Cinema

Festival do Rio: 'Serra Pelada' é um autêntico faroeste amazônico

Filme conta a história de dois homens no maior garimpo a céu aberto dos tempos modernos, com diálogos e cenas de ação eletrizantes

Flávia Ribeiro, do Rio de Janeiro
Cena do filme 'Serra Pelada'

Cena do filme 'Serra Pelada' (Divulgação/VEJA)

Faroeste caboclo por excelência, Serra Pelada é uma produção de proporções épicas como a história da própria montanha brasileira – que, nos anos 80, se transformou na maior mina de ouro a céu aberto dos tempos modernos, que chegou a ter cerca de cem mil garimpeiros trabalhando ao mesmo tempo e rendeu, oficialmente, 30 toneladas de ouro. Dirigido por Heitor Dhalia (de O Cheiro do Ralo e À Deriva), o filme encerra o Festival do Rio 2013 na noite desta quarta-feira, em sessão para convidados, e entra em circuito no dia 18.

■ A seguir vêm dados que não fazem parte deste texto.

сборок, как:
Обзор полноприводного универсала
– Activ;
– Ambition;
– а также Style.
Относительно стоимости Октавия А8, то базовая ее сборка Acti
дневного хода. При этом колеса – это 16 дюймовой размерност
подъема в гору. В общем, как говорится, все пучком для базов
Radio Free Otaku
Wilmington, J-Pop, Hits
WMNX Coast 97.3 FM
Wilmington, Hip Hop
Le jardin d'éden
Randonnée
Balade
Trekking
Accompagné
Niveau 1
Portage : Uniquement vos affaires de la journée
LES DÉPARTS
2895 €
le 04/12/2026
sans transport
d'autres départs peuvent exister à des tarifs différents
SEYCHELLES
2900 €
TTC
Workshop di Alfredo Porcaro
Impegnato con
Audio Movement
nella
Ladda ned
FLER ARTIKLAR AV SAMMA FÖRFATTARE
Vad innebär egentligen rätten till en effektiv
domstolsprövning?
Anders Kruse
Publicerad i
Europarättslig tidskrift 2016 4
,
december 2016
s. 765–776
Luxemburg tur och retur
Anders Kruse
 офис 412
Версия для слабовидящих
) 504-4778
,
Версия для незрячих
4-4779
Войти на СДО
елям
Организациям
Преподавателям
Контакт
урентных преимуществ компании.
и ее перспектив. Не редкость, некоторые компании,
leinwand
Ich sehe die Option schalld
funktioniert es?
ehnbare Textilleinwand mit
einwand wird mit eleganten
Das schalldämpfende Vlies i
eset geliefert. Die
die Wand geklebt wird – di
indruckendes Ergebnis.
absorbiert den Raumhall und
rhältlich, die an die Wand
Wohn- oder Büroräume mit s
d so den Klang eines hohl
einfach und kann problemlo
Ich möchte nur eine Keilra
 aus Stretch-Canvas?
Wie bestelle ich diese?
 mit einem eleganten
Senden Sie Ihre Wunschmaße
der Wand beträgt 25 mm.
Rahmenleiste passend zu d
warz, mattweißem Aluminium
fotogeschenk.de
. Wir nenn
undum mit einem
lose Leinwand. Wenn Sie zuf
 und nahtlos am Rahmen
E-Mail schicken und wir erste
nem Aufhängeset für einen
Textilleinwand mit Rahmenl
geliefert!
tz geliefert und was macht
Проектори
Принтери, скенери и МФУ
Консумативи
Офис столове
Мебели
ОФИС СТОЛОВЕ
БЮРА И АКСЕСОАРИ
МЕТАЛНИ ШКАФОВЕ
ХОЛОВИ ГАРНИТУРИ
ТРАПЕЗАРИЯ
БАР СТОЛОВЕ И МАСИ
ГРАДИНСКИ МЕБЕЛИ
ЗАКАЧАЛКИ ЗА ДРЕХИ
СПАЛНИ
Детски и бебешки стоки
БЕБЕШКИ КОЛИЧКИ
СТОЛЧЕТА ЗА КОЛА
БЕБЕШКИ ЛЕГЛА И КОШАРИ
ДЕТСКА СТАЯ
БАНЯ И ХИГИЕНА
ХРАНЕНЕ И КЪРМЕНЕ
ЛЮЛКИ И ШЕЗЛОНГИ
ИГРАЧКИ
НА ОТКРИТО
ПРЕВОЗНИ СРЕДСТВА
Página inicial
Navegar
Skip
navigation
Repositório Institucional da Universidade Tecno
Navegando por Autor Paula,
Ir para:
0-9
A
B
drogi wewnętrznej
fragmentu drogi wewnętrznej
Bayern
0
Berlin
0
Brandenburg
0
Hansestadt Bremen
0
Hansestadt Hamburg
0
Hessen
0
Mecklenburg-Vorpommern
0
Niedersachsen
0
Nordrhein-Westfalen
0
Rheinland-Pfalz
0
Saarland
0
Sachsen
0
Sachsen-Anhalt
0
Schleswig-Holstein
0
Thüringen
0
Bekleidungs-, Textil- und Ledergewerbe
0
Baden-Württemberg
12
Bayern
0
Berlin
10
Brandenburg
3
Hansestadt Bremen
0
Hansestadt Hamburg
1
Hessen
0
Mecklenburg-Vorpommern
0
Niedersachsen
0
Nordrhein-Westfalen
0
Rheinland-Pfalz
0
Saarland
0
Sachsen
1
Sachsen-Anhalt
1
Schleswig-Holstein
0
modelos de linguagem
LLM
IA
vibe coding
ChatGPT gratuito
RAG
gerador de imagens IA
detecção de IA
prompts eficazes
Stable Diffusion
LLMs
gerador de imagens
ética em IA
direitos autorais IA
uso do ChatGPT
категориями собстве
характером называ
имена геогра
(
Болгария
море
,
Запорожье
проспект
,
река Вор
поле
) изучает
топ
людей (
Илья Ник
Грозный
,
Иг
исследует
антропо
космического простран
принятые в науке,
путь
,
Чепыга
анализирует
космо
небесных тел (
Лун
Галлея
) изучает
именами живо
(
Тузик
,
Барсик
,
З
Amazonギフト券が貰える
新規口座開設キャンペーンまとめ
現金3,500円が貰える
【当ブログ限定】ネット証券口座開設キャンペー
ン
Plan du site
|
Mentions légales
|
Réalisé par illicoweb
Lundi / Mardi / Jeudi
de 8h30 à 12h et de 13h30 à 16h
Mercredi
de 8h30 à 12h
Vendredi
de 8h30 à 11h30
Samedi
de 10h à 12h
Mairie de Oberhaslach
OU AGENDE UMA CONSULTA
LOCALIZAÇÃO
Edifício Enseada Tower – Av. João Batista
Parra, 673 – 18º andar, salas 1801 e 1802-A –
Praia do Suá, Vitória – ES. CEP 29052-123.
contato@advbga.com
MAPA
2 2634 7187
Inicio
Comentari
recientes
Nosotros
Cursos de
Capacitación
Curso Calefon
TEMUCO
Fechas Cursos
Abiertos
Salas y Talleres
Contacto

O longa recria o formigueiro humano que se tornou o garimpo do Pará ao contar a história de dois amigos de infância que saem de São Paulo em busca de ouro. Juliano (Juliano Cazarré) é um ex-boxeador amador que não tem nada para deixar para trás. Joaquim (Júlio Andrade), em compensação, é um professor desempregado que abandona a mulher grávida em casa e parte em busca do sonho da riqueza. Fazem um pacto de irmãos ao chegar. Nos quatro anos seguintes, o pacto será quebrado, e valores e princípios, esquecidos. Juliano vira um gângster, envolvido com tráfico de ouro, drogas e armas. Toma conta do garimpo enquanto Joaquim tenta se manter fiel ao que acredita. “Esse lugar tira o pior de nós”, repete Joaquim ao longo do filme.

“Joaquim sofre com a saudade, sofre com a injustiça daquela selva, com o bangue-bangue. Era um professor que quis dar outro futuro para a filha e passa por muita coisa. Mas não se trai, não trai sua ética”, analisa Julio Andrade. Sofre, mas leva quatro anos até decidir ir embora. Pega a “febre de ouro” e tem dificuldade de se curar. Para se manter são, agarra-se às fotos da mulher e da filha que ainda não conheceu. Juliano, apegado à sede de poder e afundado na violência, afasta-se de todos, inclusive de Joaquim e de Tereza (Sophie Charlotte), prostituta transformada em mulher do manda-chuva, a “pepita do garimpo”.

Os dois protagonistas estão perfeitos no papel, que exige virilidade e brutalidade de Juliano Cazarré e um certo olhar sonhador de Júlio Andrade. Sophie Charlotte surpreende e faz o público acreditar que, mesmo com seu rosto de princesa, poderia ser uma prostituta de Serra Pelada. Matheus Nachtergaele e, principalmente, Wagner Moura são coadjuvantes de luxo, interpretando outros gângsteres no faroeste tupiniquim.

A reconstituição de garimpo é tão perfeita que é difícil acreditar que o filme tenha custado 11 milhões de reais. Parece muito mais. Lama, ouro, tiros e música brega tomam conta de cada cena. Personagens periféricos, como o bando das “Marias”, homossexuais do lugar, revelam detalhes sobre Serra Pelada desconhecidos do grande público. Como diz Heitor Dhalia: “É Brasil na veia. E Brasil popular, genuíno. Brasil profundo”.